Meanwhile, the fans continue to be treated as mushrooms: kept in the dark and fed on crap.  And we suffer, not in silence – because there are some very angry people out here – but we suffer nevertheless; our club is important to us, and we’ve done nothing to deserve all this.  We just want answers, stability, some idea of where we are and where we’re going, if anywhere.  We want a future, one that might in some way make up for some of the dark hopelessness of the past twelve years.

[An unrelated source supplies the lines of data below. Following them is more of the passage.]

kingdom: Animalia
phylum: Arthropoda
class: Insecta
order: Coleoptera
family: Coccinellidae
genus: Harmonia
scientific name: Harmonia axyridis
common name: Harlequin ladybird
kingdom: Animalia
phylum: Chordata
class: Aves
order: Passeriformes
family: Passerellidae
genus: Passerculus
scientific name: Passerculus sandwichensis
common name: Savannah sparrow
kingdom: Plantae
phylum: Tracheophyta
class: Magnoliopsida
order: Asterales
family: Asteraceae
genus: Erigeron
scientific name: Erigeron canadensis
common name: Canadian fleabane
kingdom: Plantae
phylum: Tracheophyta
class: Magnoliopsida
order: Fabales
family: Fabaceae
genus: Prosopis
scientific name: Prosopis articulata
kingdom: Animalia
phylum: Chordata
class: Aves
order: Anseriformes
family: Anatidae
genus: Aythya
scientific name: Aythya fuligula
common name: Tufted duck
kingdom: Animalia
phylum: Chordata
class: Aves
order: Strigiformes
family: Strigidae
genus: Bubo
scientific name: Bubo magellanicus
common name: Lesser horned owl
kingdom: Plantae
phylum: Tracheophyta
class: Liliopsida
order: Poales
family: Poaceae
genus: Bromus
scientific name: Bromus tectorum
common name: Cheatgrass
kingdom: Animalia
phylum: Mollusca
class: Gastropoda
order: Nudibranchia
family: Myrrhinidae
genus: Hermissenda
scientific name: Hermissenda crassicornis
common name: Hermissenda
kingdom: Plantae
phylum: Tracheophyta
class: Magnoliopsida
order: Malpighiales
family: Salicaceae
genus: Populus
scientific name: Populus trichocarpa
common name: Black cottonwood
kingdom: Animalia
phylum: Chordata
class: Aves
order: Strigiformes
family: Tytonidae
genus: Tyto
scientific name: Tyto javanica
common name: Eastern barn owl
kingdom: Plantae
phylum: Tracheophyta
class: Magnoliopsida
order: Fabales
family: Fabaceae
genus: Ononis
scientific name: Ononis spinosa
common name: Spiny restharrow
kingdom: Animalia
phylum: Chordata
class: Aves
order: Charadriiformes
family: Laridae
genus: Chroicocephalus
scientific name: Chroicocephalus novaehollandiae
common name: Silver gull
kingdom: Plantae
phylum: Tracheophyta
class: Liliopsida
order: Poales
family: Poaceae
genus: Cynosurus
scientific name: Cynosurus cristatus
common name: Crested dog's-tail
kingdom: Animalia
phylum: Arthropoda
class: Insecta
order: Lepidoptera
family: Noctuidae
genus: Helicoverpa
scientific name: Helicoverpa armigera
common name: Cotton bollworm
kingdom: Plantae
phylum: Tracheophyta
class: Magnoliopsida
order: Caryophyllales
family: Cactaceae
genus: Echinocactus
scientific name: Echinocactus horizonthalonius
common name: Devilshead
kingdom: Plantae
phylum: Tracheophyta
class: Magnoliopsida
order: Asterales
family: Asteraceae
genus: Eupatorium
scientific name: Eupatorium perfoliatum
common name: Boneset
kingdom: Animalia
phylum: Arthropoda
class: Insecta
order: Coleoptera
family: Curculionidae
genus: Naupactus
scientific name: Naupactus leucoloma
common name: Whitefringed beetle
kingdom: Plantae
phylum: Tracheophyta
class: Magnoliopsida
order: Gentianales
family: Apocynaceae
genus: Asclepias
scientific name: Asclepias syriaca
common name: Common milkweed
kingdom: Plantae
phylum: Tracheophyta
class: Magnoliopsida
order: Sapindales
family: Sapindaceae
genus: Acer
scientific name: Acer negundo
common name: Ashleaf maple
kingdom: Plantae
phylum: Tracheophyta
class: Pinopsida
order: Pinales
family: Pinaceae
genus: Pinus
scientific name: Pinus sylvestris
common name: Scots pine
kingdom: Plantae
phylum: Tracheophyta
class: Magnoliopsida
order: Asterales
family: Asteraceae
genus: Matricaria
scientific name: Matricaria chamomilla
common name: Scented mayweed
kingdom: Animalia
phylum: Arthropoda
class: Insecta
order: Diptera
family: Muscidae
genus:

All of these men in suits, at some point or another, have paid lip service to recognising that the situation – the stupidly long delay – is not ideal for the fans.  They have acknowledged that there are many thousands of us out here, deeply affected by the goings-on at Leeds United, deeply apprehensive about what the future holds, profoundly upset and humiliated by the slings and arrows of outrageous fortune which buffet our club, while so many others seem to have a relatively untroubled existence.  They have nodded their heads wisely, and expressed regret.  But still the silly charade goes on.

It does appear likely that, at some point in the next few days (touch wood), we will get an answer.  We were even told it might be by yesterday (Friday). But that was probably just to emphasise that it wouldn’t be happening on Thursday, as GFH had demanded.  In any event, Friday came and went, and nowt happened. The previous time-scale of ten days would take us up to the end of the weekend, meaning that another vital match has to be played in a cloud of uncertainty.  Nobody seems genuinely to care what all of this is doing to the legions of harmless and inoffensive people for whom Leeds United forms an extremely important part of their everyday lives.  It’s scandalously thoughtless, unforgivably casual. In context, it is definitively cruel and unusual, the kind of thing no body of supporters, with the exception of Man U, should ever have to put up with.  But we’re Leeds, so – apparently – we’re fair game for this sort of thing.

There are many out here now who don’t care half as much which way this decision goes, as they do about finally getting some decision, so that we can take stock and move on.  Limbo is supposed to have been abolished by the Vatican seven years ago, but it’s where we’ve all been for the most part of this year so far, and it’s not very bloody nice.  So please – after we’ve dealt with Millwall or they’ve dealt with us this Saturday – can we possibly call a halt to the most nonsensical period of uncertainty I can recall since the original TOMA? Because we really have had quite enough cruel and unusual treatment now, thanks.